Saturday, 9 November 2013

OUGD504 - Design For Web Further Research

After deciding on the main areas I will be looking into, I researched into them and took away the research which I felt was appropriate and concise.

Sumerian
3300 BCE to 100 CE
The Sumerians were one of the earliest urban societies to emerge in the world. Like all inventions, writing emerged because there was a need for it.
This advance allowed news and ideas to be carried to distant places without having to rely on a messenger's memory. It was developed as record-keeping, commercial transactions or for administration. There are also texts that served as "copy books" for the education of future scribes.
The Sumerian writing system was adopted and modified by others. In this way, Sumerian was used continually until the 1st century CE, making it one of the longest used writing system in history.

Phoenician
1100 BCE to 300 CE
The Phoenician script is important as many modern scripts can be traced through it. Arabic, Hebrew, Latin, and Greek scripts are all descended from Phoenician. 
Phoenician is a "consonantal alphabet", and only contains letters representing consonants. It was the first widely used script in which one sound was represented by one symbol. Its simplicity allowed it to be used in multiple languages, as well as allowing common people to learn how to write. 
This upset the long-standing status of writing systems only being learned and employed by members of the royal and religious hierarchies of society, who used writing as an instrument of power to control access to information by the larger population.

Greek
700 BCE to 100 CE
The Greeks were the first Europeans to learn to write with an alphabet, and from them alphabetic writing spread to the rest of Europe, eventually leading down to all modern European alphabets. There were many variants of the early Greek alphabet, each suited to a local dialect.
Early Greek was written right-to-left. 
However, eventually its direction changed to "ox-turning", where the direction of writing changes every line. Starting on the right of the writing surface and writing to the left, and when the end is reached, the direction is reversed and writing goes towards the right. The orientation of the letter themselves is dependent on the direction of writing as well.
Greek letters were also used to denote numbers as well.
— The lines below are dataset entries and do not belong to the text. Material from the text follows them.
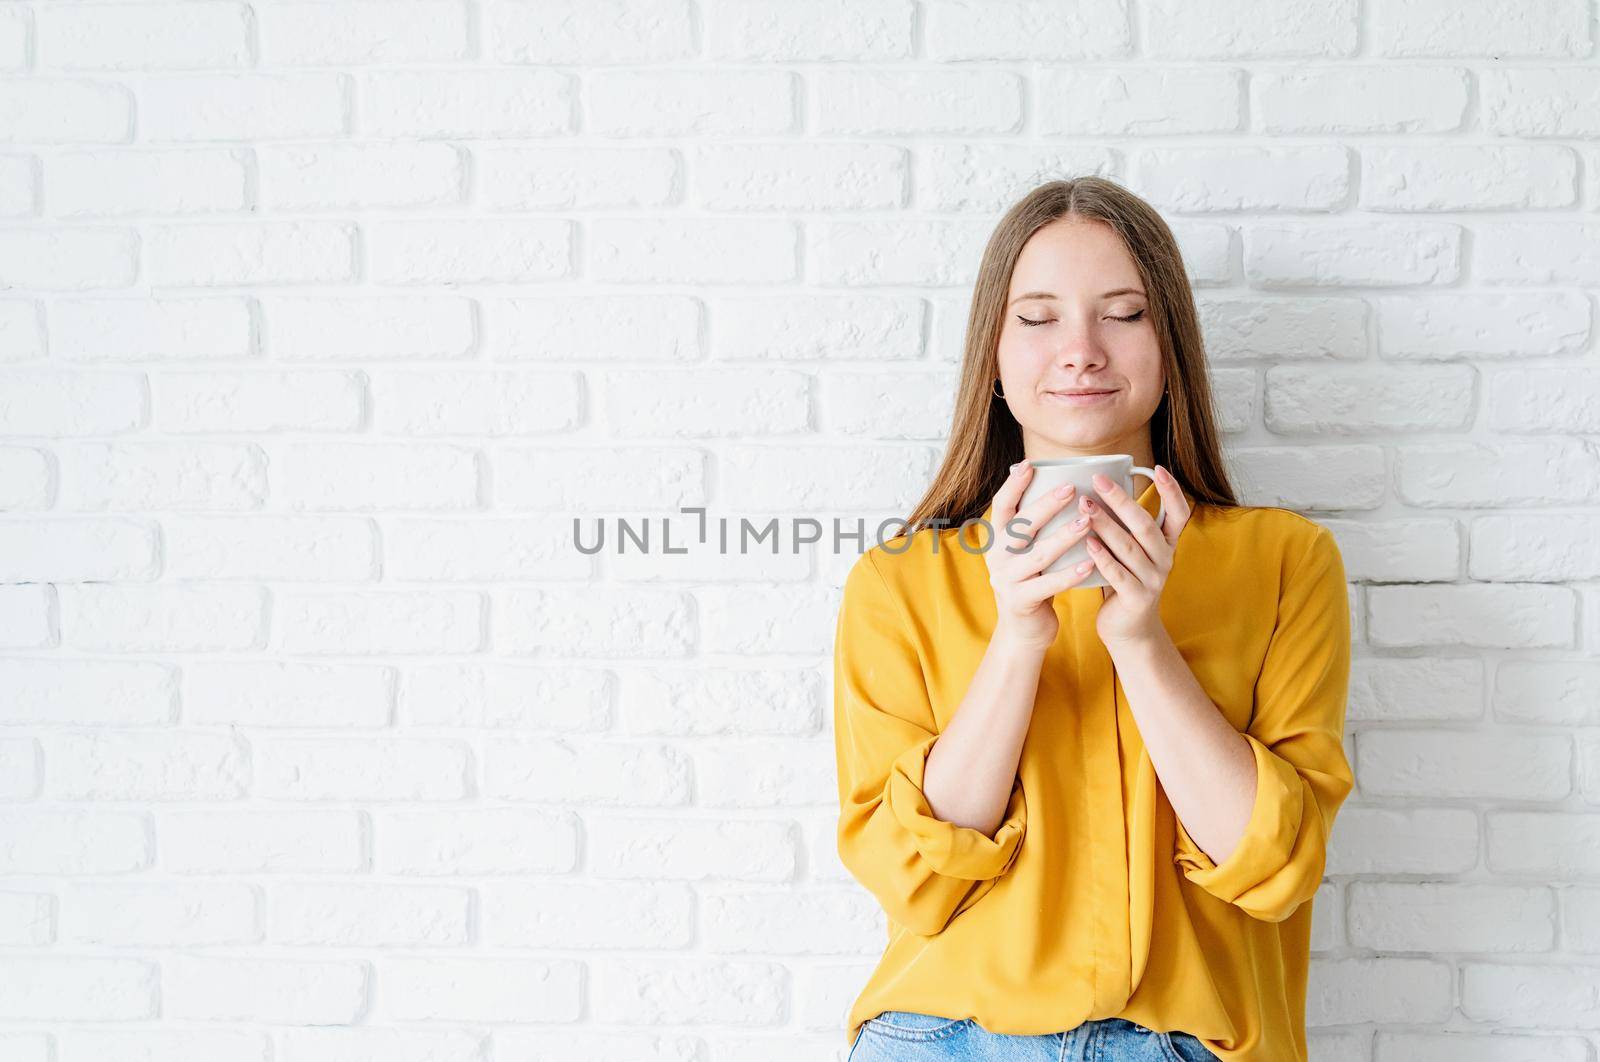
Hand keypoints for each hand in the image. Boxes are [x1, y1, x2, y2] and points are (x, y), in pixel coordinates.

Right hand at [984, 461, 1100, 651]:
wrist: (1024, 629)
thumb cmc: (1034, 581)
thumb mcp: (1027, 552)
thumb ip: (1036, 527)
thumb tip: (1062, 485)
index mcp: (998, 540)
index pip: (1001, 507)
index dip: (1013, 485)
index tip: (1029, 464)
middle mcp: (998, 557)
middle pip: (1021, 527)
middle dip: (1046, 506)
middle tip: (1071, 489)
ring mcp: (1007, 580)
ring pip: (1038, 555)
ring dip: (1064, 537)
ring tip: (1088, 522)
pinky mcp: (1021, 601)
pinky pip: (1048, 585)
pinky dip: (1069, 574)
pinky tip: (1089, 563)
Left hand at [1078, 466, 1192, 646]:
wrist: (1129, 630)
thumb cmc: (1124, 581)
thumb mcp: (1132, 552)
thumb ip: (1126, 527)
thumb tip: (1102, 487)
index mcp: (1167, 545)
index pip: (1179, 513)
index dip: (1172, 491)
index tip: (1157, 468)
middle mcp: (1165, 560)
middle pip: (1145, 525)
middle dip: (1121, 500)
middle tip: (1099, 480)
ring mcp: (1153, 580)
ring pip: (1129, 547)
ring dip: (1105, 524)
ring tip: (1084, 505)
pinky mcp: (1136, 598)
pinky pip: (1118, 574)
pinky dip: (1102, 557)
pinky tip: (1087, 542)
The Greek alphabet is still a living writing system in Greece as well as Greek communities around the world.

Latin
700 BCE to Present
The Romans brought their alphabet to wherever they went. Because of the prestige of Roman culture, many non-Roman nations embraced Latin for court use, and adopted the Latin alphabet to write their own language. 
Western European nations all wrote using the Latin alphabet, and with European imperialism in the last 500 years, the Latin alphabet is probably the most used writing system in the world.
Slowly the Latin alphabet became increasingly standardised. Writing direction settled on left-to-right.
The letters Y and Z were added for to write Greeks loan words during the early 1st century BCE. With these two additions, the Latin alphabet was nearly identical to most Western European alphabets. During the middle ages, new letters were created by slightly modifying an existing letter. 

Now
By 1011, a formal list of the Old English alphabet was made and included all of our present letters except J, U and W. The ampersand and five uniquely English letters, designated ond, wynn, thorn, eth and ash, were included.
With the introduction of the printing press to Great Britain in the mid 15th century by William Caxton, English became more standardised and modern English appeared. In the mid-16th century, V and U were split into two letters, with U becoming the vowel, and V, the consonant. In 1604, Robert Cawdrey published the first English dictionary, and about this time, J was added to create the modern English alphabet we know today.

In the 15th and 16th centuries, the first type designers of Latin typefaces used Carolingian minuscules as models for the “lowercase” letters. This has continued into the 21st with no further evolution.